Brandon Backe pitched eight years in the Major Leagues, last with the Astros in 2009. He’s currently in federal court room in Houston suing the Galveston (Texas) Police Department for using excessive force during an altercation at a wedding in 2008. Backe claims the injuries he suffered led to the end of his career and he’s seeking between $12-15 million in lost income.
The former pitcher lost his composure in a federal courtroom Tuesday while describing how he can no longer use his right arm for simple tasks like tucking in his shirt or fastening a seat belt.
“You want to be able to hang it up yourself, not let someone else hang it up for you,” he said about ending his baseball career. Several times Backe had to wait until he could regain his composure to answer questions by plaintiff’s attorney Christopher Porter.
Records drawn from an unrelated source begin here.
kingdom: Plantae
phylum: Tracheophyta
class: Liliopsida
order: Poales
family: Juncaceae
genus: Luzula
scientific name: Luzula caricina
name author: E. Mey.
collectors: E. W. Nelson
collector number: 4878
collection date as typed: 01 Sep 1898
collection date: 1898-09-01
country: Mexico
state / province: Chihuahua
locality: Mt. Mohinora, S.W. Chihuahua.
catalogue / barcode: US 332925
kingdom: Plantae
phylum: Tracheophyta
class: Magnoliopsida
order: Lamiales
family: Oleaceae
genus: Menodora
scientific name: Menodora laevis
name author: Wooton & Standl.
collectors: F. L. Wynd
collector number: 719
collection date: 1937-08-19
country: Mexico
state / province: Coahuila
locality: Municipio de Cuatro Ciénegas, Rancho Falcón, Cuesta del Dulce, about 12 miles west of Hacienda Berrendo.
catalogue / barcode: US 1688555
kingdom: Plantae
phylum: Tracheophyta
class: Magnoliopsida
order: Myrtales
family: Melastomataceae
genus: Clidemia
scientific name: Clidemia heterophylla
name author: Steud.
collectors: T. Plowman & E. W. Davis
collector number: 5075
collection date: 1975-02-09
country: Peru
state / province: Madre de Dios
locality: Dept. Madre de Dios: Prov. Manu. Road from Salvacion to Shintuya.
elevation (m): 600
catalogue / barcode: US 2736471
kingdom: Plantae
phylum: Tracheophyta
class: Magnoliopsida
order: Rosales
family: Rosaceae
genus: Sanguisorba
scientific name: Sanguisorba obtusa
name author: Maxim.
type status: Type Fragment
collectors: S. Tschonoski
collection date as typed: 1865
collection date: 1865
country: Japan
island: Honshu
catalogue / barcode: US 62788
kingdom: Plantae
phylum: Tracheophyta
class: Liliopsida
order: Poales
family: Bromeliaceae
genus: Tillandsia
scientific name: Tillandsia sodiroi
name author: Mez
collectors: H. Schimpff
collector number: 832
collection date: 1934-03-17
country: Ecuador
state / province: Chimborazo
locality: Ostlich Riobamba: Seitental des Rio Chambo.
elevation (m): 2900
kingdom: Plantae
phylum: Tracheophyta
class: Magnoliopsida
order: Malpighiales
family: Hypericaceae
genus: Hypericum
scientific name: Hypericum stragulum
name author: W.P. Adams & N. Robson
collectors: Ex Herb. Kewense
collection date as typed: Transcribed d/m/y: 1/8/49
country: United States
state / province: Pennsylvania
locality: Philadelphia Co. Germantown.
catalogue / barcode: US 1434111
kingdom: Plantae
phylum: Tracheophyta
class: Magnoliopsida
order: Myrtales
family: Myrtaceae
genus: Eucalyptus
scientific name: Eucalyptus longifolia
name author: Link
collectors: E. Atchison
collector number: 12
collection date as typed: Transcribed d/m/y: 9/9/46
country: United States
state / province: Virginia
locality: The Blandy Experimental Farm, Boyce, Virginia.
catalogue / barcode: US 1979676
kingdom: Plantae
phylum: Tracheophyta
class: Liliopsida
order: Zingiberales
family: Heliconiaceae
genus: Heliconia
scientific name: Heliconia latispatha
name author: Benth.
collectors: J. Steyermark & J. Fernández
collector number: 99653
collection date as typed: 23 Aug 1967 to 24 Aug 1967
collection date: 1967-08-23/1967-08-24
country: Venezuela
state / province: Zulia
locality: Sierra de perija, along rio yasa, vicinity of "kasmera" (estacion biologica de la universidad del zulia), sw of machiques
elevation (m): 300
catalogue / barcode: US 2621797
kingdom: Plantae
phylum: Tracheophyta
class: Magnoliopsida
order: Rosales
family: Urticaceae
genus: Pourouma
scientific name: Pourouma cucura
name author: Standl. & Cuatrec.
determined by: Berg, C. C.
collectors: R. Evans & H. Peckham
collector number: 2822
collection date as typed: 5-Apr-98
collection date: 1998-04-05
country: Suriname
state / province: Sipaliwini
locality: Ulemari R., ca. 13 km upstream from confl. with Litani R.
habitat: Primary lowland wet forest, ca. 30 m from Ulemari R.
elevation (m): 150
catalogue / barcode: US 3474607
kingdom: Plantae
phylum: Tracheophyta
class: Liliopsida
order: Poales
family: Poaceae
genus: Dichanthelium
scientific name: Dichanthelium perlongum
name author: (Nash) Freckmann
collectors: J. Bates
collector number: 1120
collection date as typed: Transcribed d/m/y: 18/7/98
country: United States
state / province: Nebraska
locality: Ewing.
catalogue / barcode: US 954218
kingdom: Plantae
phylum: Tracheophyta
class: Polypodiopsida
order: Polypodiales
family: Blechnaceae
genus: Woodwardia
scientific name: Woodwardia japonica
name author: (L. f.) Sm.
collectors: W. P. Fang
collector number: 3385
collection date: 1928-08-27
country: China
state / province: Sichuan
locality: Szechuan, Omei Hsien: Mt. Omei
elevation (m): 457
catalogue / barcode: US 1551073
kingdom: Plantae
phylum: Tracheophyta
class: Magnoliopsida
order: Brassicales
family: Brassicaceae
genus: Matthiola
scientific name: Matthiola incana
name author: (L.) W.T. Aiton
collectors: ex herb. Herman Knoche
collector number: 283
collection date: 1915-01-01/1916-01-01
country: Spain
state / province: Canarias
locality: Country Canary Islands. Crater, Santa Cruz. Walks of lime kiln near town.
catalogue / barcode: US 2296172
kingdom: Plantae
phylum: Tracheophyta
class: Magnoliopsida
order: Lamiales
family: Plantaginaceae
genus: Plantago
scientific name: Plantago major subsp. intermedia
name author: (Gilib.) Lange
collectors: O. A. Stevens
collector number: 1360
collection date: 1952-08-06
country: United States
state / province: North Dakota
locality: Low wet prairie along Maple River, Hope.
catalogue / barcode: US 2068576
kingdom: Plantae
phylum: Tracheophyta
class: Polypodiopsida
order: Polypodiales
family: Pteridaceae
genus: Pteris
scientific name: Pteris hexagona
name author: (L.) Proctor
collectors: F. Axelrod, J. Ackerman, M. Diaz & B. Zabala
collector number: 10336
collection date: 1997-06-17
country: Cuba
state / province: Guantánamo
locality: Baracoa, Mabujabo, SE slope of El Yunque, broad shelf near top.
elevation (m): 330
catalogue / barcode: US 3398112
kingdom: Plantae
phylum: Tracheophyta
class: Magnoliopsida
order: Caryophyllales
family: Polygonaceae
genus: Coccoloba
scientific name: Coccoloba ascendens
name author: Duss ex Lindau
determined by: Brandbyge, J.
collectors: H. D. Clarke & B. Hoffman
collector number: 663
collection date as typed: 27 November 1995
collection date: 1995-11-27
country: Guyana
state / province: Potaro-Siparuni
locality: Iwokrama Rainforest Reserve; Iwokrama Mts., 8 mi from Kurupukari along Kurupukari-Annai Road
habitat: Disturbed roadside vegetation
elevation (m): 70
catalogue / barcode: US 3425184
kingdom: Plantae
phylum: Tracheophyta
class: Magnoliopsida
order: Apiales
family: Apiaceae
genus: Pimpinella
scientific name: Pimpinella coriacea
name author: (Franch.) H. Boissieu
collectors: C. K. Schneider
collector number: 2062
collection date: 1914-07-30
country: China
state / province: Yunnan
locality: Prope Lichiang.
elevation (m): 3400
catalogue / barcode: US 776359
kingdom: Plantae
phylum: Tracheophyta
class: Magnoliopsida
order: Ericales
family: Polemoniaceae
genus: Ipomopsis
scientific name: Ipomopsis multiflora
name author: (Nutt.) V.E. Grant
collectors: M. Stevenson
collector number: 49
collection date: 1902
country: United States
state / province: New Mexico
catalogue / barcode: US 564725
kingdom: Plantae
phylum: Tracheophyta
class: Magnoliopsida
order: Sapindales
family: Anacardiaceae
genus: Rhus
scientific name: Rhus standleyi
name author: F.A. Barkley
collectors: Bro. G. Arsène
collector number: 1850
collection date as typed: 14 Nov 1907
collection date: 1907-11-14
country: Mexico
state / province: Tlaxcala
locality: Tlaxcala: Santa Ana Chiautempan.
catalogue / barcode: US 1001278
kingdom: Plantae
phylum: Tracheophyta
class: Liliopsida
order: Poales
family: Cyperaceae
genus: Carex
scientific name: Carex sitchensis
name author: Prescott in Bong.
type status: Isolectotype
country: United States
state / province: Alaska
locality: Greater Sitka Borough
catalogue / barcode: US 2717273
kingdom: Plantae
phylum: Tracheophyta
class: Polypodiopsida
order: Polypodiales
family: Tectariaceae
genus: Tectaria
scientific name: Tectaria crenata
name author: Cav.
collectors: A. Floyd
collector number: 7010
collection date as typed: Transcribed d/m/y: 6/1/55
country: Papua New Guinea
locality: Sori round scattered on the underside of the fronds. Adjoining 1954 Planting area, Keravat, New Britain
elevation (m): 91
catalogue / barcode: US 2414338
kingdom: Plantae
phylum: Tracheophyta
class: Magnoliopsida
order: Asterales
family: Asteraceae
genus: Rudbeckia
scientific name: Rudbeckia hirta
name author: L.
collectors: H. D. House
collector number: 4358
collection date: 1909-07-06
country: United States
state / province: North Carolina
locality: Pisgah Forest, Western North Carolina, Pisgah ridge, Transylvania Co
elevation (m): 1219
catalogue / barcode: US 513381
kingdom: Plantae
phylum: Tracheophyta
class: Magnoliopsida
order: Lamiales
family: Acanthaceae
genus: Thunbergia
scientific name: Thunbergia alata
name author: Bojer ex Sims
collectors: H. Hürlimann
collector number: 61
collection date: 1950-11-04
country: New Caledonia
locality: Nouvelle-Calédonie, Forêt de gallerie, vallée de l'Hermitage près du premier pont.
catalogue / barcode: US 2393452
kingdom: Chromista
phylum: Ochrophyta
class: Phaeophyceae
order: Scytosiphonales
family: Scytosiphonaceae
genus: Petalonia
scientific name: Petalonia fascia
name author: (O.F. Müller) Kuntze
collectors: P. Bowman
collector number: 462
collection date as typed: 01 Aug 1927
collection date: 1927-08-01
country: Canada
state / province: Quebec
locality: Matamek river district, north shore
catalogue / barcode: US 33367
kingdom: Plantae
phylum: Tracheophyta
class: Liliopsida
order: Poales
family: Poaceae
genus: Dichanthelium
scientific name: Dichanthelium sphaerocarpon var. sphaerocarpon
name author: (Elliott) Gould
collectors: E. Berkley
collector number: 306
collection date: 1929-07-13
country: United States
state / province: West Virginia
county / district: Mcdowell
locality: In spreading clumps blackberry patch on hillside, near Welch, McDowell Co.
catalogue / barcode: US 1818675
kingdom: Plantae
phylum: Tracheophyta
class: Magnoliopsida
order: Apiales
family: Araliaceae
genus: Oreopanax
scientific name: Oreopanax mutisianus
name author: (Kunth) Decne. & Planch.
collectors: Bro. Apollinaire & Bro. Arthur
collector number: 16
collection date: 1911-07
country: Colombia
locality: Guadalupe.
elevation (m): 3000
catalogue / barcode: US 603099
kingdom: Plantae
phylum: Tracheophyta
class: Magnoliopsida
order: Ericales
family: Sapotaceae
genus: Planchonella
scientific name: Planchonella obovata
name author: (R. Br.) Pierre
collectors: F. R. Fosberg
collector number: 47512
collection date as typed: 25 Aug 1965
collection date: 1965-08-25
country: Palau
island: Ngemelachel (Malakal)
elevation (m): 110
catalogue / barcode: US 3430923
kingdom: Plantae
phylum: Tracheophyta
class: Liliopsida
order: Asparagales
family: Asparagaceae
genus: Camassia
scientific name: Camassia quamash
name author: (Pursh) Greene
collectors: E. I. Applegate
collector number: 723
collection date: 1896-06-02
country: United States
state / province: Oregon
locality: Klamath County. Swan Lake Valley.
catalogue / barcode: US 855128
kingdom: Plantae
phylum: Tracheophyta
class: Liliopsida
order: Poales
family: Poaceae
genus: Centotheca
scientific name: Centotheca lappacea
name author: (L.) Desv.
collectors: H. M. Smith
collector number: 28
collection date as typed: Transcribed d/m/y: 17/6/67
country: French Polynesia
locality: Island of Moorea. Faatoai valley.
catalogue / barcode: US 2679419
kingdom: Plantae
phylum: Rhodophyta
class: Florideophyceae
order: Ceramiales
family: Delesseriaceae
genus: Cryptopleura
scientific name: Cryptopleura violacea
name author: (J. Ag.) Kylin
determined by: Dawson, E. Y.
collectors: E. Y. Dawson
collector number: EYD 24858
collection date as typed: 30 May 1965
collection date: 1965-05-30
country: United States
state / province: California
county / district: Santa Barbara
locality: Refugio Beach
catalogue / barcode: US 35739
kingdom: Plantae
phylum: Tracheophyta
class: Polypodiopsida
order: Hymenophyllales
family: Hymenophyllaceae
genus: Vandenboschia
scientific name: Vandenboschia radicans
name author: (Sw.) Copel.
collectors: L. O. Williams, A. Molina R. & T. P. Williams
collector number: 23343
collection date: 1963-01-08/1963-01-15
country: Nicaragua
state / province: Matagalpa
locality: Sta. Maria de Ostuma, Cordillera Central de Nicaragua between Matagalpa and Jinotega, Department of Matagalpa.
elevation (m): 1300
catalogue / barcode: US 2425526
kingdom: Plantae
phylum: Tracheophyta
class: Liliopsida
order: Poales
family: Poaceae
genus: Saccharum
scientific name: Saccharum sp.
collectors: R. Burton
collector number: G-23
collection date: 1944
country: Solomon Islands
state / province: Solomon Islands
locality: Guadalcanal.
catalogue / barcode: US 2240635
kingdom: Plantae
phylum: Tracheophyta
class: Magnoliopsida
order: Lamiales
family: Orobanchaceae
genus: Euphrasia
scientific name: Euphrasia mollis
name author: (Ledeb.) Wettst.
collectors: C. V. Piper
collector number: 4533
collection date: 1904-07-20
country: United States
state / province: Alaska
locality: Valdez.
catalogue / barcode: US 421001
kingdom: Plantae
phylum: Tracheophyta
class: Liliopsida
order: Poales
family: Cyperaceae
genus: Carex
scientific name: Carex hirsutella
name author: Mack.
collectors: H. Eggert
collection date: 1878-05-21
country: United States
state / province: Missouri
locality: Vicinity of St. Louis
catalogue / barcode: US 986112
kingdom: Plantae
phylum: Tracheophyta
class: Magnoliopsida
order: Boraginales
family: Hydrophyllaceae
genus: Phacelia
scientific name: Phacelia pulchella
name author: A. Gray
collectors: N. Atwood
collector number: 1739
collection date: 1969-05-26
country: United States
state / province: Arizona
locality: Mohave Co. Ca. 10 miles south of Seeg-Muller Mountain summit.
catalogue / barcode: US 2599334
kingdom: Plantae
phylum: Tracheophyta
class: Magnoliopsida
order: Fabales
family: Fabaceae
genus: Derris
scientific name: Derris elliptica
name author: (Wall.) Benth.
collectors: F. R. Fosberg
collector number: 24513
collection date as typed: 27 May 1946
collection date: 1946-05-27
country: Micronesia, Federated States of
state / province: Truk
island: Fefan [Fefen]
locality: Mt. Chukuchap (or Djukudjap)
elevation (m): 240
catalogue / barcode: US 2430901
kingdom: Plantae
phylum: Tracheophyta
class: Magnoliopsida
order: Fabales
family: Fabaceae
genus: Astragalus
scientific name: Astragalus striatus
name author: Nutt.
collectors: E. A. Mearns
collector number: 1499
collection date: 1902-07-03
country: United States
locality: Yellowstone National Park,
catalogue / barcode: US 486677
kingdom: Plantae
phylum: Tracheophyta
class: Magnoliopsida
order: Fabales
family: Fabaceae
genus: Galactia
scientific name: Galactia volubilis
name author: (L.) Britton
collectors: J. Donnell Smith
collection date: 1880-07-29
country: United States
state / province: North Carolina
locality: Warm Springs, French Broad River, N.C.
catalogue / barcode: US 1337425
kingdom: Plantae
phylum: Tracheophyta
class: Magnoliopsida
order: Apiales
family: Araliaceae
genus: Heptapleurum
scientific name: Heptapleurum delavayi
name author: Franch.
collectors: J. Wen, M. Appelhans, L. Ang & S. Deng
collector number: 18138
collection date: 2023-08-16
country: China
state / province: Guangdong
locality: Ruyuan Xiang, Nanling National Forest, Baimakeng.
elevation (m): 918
During a wedding party at the H20 outdoor bar an altercation broke out, leading to the Galveston Police springing into action. Backe found himself in the middle of it. (Some background on the incident can be found here.)
On the stand, Backe’s demeanor changed when he described the night he was beaten. He had just purchased a beer when “I heard a frantic voice saying, ‘They got Cole,’ ” Backe recalled, referring to Cole O’Balle, brother of the bride. “I could tell by the tone of the voice that something wasn’t right.”
Backe said he ran to the sound and encountered O’Balle face down on the ground and surrounded by police, his face bloody and the prongs from a stun gun stuck in his back. O’Balle was flown by helicopter to a Houston hospital.
Backe said officer Nicholas McDermott “screamed, ‘back the f— up.” Backe said he could back up no farther and told the officer, “Chill out, we can’t back up. You’ve got enough room.” At that point several officers attacked him, he said, striking him as he fell to the ground and continuing to beat him until his face was bloody. One kicked him in the face, he said.
When he fell, his shoulder struck a concrete curb that separated the sidewalk from a garden. He said officers kept beating him while he was down. “I hit the ground hard and they just got on top of me,” he said. Backe contends that this is when he his shoulder was so badly damaged it ended his career.
Defense attorneys argue that Backe didn’t cite the beating as the reason for his shoulder ailments until after filing a the lawsuit in 2010.They also contend Backe’s career was already on the decline. In 2008 he allowed 112 runs and 35 home runs — each league highs — over 166+ innings.
The Chronicle also notes that Backe had a piece of bone removed from his shoulder, which he keeps in a jar as a reminder.